> _READING PASSAGE_:
---+---

Quite annoying for big files. Seems to be an Eclipse “feature” if you configure your error markers to show up in the problems view. Need better support for handling the (stupid) decolorization events Eclipse fires when updating the error markers.

Submitted by Lennart Kats on 2 March 2010 at 12:52

On 6 April 2010 at 14:10 Lennart Kats commented:

They’ve been struggling with this problem in IMP as well for a while (although I don’t use their API for reporting errors).

Quoting from the mailing list:

Problem:
I just did some performance diagnosis/tuning work relating to https://bugs.eclipse.org/bugs/show_bug.cgi?id=281359. In a nutshell, when there were many error annotations on a source file, say, many dozens or hundreds, the editor became unusably slow.
Diagnosis:
The main problem was that each message produced by IParseController.parse() was directly applied as an "annotation model" update, via calls to Eclipse JFace text API methods. Since UI updates are driven by annotation model listeners, this approach caused many unnecessary UI updates; hence the slowdown.
Solution:
Luckily, I've discovered an extension to the IAnnotationModel interface IAnnotationModelExtension, which has extra API calls that allow you to submit a group of annotation changes as a single batch. The result is that rather than updating the model, and most importantly, all the annotation model listeners, with each new Annotation, this cycle happens just once. The performance improvement is rather dramatic: orders of magnitude.

So we should probably do something similar in AstMessageHandler?

A related bug (https://bugs.eclipse.org/bugs/show_bug.cgi?id=245296) notes that this results from slow performance Marker.setAttributes(), which spawns off a workspace thread for each operation it performs. We should batch up all these calls in a single workspace job.


On 7 April 2010 at 08:12 Lennart Kats commented:

Fixed in 0.4.3 with a new helper class that blocks the AnnotationPainter before the parser completes.

---+---

> _RECORD EXTRACTS_:
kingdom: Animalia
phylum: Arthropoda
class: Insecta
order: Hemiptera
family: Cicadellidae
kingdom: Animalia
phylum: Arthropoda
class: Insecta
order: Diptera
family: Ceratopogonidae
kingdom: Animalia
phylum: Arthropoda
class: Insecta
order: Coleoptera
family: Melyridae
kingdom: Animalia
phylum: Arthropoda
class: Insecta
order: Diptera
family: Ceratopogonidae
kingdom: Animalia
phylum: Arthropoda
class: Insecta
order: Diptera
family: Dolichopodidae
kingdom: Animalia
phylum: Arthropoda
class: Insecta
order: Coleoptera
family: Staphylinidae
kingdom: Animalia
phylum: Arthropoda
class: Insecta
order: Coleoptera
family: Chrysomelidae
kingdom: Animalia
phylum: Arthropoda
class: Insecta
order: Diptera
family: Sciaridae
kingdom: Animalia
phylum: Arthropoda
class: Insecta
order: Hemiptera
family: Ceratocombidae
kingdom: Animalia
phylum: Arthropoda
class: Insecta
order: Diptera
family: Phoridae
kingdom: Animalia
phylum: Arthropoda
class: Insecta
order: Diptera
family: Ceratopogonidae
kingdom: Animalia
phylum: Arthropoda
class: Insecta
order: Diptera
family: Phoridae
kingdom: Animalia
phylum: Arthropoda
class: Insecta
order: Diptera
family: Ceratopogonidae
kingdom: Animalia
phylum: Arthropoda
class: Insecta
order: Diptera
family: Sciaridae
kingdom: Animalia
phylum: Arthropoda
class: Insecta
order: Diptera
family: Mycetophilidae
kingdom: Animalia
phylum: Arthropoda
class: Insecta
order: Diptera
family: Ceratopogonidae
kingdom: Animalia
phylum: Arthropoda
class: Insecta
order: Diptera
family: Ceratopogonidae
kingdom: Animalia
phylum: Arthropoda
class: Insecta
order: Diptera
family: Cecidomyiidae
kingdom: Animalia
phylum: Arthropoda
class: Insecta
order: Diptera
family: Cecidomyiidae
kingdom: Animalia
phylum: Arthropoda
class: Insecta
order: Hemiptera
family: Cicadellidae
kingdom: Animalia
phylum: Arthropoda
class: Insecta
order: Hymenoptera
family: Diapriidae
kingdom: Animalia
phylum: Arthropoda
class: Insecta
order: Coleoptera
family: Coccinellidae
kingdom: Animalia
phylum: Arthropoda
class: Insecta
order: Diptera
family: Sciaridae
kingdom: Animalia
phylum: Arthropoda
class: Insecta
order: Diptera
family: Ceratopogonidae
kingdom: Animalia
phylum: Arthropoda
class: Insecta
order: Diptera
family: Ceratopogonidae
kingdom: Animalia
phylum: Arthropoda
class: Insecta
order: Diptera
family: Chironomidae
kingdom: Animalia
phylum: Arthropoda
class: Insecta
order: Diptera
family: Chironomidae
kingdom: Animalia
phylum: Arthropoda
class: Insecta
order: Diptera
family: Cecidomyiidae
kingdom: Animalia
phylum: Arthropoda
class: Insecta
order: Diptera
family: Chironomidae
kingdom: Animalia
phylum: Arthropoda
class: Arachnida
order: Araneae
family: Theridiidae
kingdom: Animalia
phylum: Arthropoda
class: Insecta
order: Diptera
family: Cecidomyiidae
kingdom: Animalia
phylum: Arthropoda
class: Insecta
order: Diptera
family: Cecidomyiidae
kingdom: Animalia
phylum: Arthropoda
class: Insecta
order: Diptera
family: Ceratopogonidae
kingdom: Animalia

---+---

> _ASSIGNED TASK 1_: In the bug report, why did the editor become unusably slow when a source file had many error annotations?
> _ASSIGNED TASK 2_: From the bug report, return the passage starting with "On 6 April 2010" and going on through "hence the slowdown.".
> _ASSIGNED TASK 3_:
Answer these questions from the bug report:
(a) Who submitted the report, and on what date?
(b) In which version was the problem fixed?
(c) According to the related bug, what does Marker.setAttributes() spawn off for each operation it performs?

> _TASK RESULT 1_: Each message produced by IParseController.parse() was applied directly as an annotation model update through Eclipse JFace text API calls. Because UI updates are driven by annotation model listeners, this caused many unnecessary UI updates.

> _TASK RESULT 2_:
On 6 April 2010 at 14:10 Lennart Kats commented:

They’ve been struggling with this problem in IMP as well for a while (although I don’t use their API for reporting errors).

Quoting from the mailing list:

Problem:
I just did some performance diagnosis/tuning work relating to https://bugs.eclipse.org/bugs/show_bug.cgi?id=281359. In a nutshell, when there were many error annotations on a source file, say, many dozens or hundreds, the editor became unusably slow.
Diagnosis:
The main problem was that each message produced by IParseController.parse() was directly applied as an "annotation model" update, via calls to Eclipse JFace text API methods. Since UI updates are driven by annotation model listeners, this approach caused many unnecessary UI updates; hence the slowdown.

> _TASK RESULT 3_:
(a) Lennart Kats, on 2 March 2010.
(b) Version 0.4.3.
(c) A workspace thread.